Whenever the string "findings" turns up in a line below, that line should be copied.
++++ Task material
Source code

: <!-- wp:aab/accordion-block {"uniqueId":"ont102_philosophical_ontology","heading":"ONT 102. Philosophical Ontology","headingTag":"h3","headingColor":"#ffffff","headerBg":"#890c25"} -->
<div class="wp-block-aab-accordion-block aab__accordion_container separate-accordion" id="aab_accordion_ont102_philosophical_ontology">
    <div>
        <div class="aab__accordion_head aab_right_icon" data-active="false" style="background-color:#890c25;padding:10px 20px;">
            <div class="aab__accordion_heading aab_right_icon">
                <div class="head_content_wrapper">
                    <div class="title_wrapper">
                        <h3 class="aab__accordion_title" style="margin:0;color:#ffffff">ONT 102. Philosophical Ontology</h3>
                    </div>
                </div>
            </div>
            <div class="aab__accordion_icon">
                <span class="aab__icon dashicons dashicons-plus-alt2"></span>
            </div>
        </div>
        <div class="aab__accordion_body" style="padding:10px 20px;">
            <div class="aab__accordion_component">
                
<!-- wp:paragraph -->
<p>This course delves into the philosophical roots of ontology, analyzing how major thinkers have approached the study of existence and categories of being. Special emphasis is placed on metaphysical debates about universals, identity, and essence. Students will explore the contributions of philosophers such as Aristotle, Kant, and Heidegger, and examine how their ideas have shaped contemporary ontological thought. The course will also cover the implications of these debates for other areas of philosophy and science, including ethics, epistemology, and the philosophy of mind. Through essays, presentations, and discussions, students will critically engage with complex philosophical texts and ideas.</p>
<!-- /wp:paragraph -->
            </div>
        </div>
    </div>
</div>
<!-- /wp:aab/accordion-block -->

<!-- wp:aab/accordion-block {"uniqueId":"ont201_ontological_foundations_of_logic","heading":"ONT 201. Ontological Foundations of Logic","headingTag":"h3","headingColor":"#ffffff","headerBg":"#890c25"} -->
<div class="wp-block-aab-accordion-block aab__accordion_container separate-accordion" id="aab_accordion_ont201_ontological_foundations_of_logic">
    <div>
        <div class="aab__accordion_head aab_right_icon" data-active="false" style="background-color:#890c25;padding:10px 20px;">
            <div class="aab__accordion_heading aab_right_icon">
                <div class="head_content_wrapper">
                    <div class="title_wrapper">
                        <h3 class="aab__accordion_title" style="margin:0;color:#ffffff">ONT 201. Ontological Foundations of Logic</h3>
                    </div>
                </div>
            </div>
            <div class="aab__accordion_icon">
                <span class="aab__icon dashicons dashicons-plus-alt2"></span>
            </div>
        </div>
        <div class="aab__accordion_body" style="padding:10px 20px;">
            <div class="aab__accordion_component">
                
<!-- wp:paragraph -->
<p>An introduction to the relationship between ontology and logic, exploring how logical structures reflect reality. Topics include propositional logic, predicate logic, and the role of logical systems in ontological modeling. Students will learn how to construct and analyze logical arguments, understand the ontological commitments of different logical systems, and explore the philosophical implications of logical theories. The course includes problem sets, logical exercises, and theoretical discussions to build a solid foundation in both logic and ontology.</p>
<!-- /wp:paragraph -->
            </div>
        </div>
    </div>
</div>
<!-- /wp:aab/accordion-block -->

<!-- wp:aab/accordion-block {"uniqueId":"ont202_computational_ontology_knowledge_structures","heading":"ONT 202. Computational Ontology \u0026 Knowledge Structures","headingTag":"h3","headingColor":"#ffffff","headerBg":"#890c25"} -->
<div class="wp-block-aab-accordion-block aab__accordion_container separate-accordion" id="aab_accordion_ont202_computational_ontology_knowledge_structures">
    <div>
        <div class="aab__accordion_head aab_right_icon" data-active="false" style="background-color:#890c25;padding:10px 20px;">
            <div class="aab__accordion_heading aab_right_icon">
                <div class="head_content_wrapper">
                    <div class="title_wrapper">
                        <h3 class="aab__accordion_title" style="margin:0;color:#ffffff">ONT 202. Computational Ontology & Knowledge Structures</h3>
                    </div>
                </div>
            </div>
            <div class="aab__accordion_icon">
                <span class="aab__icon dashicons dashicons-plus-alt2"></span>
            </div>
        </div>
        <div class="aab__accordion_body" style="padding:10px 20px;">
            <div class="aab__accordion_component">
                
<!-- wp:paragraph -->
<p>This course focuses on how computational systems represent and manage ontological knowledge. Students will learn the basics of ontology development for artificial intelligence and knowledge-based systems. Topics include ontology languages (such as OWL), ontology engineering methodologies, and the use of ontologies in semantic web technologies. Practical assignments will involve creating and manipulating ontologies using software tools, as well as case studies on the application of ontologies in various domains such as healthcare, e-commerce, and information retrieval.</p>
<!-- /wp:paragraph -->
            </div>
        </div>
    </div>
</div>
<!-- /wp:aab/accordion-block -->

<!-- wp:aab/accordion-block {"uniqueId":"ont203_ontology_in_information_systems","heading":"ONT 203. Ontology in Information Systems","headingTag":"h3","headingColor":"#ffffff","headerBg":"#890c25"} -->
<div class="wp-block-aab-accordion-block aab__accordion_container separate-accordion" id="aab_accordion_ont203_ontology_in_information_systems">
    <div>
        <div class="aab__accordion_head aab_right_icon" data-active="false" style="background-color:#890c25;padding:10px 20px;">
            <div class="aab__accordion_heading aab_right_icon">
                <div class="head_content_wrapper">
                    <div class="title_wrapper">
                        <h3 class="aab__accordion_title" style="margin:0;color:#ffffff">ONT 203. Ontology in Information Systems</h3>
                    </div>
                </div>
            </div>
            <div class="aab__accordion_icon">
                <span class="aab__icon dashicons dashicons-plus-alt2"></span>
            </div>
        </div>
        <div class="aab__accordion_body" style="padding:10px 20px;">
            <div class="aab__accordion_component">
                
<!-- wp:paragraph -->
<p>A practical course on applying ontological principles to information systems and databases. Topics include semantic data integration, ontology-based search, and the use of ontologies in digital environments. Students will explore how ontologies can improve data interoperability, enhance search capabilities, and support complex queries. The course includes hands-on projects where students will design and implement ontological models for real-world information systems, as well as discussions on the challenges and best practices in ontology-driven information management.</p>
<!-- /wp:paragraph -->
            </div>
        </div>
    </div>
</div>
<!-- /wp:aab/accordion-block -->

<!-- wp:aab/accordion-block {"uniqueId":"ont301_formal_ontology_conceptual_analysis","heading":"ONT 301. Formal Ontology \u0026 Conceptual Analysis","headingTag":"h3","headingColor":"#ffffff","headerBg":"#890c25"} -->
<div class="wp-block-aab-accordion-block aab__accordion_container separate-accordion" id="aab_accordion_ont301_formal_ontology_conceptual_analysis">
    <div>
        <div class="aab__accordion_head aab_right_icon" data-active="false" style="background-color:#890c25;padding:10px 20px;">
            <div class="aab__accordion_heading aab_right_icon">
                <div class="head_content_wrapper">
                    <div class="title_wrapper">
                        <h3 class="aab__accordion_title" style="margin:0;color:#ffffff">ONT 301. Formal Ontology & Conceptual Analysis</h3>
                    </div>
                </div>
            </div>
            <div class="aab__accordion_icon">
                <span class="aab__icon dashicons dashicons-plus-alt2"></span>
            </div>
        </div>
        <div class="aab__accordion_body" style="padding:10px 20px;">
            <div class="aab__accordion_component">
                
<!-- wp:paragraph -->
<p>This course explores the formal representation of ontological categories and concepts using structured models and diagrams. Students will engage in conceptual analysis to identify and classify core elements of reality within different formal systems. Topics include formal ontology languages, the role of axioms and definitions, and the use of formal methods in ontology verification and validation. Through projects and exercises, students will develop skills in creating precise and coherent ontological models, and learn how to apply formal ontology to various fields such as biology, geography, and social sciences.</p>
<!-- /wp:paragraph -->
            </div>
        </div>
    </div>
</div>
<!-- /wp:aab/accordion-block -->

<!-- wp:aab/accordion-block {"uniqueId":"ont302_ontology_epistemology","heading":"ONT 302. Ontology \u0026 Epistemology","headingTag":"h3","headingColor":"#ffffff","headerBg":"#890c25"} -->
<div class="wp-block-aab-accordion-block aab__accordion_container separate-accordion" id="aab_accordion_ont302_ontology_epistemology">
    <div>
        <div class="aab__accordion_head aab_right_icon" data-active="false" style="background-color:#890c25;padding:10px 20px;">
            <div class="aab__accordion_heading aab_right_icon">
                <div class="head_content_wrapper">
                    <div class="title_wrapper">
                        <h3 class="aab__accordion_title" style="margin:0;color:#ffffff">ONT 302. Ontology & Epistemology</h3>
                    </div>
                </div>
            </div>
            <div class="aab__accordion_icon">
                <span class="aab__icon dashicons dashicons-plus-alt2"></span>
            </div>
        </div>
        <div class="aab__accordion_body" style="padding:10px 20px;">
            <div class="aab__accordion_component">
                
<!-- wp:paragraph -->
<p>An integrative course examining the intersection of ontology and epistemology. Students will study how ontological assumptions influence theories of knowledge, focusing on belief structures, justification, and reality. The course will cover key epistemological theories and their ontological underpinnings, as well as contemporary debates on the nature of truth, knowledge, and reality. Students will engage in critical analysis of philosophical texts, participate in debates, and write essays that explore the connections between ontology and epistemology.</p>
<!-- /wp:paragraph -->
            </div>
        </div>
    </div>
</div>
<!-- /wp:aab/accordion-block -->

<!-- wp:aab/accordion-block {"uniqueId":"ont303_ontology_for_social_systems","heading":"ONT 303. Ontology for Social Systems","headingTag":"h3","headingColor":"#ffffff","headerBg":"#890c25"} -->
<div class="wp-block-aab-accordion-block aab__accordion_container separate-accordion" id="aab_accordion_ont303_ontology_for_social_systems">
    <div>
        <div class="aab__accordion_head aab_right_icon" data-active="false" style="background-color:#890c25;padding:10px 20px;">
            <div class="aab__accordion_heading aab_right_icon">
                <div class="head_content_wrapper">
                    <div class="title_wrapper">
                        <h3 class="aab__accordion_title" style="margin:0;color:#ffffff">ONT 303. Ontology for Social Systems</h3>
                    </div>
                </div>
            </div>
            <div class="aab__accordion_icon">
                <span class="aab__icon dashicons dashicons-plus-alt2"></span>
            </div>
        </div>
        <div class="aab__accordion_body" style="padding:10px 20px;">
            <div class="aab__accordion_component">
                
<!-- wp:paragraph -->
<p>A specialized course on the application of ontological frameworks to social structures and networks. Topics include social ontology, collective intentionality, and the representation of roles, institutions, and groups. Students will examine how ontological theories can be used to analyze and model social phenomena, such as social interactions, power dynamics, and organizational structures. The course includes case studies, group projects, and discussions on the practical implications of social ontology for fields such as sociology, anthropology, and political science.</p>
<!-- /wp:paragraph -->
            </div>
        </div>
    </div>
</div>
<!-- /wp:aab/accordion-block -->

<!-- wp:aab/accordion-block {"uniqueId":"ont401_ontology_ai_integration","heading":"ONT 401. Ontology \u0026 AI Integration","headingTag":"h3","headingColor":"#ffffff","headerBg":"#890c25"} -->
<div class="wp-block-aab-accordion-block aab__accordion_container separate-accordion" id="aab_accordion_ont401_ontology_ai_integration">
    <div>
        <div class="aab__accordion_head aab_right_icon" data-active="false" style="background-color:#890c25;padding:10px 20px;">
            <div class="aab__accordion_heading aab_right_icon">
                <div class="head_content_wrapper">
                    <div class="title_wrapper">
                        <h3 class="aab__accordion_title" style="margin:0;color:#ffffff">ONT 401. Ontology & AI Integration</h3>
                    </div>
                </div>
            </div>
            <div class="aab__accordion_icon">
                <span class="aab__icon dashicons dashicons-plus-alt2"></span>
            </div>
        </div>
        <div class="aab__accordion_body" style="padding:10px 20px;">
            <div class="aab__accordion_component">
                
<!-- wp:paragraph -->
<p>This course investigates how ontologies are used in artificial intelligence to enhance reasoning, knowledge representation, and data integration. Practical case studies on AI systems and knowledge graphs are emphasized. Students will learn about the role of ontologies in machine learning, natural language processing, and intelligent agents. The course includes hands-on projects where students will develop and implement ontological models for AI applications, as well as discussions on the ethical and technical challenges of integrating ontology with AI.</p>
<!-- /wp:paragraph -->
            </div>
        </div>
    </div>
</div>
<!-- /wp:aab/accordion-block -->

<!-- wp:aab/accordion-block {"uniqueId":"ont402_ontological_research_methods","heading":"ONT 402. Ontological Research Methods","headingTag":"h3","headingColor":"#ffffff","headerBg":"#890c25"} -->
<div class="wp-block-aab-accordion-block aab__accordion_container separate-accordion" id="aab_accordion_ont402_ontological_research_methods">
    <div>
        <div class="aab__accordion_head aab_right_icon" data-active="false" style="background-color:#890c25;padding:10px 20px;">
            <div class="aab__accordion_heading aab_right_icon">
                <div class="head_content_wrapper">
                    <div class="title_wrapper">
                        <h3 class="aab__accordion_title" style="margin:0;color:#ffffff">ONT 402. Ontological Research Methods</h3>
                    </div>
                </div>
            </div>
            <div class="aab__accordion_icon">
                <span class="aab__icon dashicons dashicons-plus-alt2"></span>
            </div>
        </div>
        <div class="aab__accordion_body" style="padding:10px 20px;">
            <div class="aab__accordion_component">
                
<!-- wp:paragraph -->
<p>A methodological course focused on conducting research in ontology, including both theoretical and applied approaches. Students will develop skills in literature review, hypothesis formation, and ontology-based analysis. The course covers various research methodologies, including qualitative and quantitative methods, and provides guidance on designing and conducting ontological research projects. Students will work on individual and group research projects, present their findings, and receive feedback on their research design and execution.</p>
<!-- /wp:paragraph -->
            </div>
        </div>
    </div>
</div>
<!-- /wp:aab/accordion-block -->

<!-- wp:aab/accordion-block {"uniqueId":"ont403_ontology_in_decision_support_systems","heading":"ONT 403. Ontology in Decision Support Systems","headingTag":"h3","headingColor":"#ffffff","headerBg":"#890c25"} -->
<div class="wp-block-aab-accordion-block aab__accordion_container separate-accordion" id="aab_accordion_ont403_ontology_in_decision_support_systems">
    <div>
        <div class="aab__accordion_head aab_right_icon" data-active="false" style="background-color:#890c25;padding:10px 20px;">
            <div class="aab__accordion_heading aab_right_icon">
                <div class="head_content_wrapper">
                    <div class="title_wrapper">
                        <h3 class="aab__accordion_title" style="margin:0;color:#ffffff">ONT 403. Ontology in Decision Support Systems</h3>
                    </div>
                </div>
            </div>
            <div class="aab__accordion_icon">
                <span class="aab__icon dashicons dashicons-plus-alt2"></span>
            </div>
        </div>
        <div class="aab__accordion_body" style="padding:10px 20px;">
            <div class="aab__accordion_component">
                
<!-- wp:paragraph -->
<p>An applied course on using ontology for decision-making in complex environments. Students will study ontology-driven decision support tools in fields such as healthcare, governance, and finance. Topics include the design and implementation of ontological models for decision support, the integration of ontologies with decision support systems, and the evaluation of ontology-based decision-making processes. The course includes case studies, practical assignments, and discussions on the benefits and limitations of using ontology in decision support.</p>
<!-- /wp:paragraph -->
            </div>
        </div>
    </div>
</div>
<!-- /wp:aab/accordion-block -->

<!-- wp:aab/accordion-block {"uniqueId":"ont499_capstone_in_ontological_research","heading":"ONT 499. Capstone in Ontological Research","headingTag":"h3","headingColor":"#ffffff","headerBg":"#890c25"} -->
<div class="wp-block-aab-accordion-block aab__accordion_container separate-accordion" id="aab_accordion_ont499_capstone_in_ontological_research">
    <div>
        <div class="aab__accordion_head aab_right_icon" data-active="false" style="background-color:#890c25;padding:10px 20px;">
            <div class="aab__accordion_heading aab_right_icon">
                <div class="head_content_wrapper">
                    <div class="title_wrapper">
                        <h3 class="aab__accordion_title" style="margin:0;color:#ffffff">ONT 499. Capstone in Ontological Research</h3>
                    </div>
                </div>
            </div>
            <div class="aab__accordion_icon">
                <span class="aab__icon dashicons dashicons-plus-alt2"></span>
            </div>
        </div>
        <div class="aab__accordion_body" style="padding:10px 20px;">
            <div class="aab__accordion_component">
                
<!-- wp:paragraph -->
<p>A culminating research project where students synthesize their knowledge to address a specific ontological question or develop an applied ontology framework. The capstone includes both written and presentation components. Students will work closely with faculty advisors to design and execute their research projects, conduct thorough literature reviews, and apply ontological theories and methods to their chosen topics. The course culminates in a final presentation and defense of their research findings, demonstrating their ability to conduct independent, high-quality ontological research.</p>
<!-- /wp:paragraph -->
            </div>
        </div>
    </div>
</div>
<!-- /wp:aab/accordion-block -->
++++++++
**Solution:**
<p>A methodological course focused on conducting research in ontology, including both theoretical and applied approaches. Students will develop skills in literature review, hypothesis formation, and ontology-based analysis. The course covers various research methodologies, including qualitative and quantitative methods, and provides guidance on designing and conducting ontological research projects. Students will work on individual and group research projects, present their findings, and receive feedback on their research design and execution.</p>
<p>A culminating research project where students synthesize their knowledge to address a specific ontological question or develop an applied ontology framework. The capstone includes both written and presentation components. Students will work closely with faculty advisors to design and execute their research projects, conduct thorough literature reviews, and apply ontological theories and methods to their chosen topics. The course culminates in a final presentation and defense of their research findings, demonstrating their ability to conduct independent, high-quality ontological research.</p>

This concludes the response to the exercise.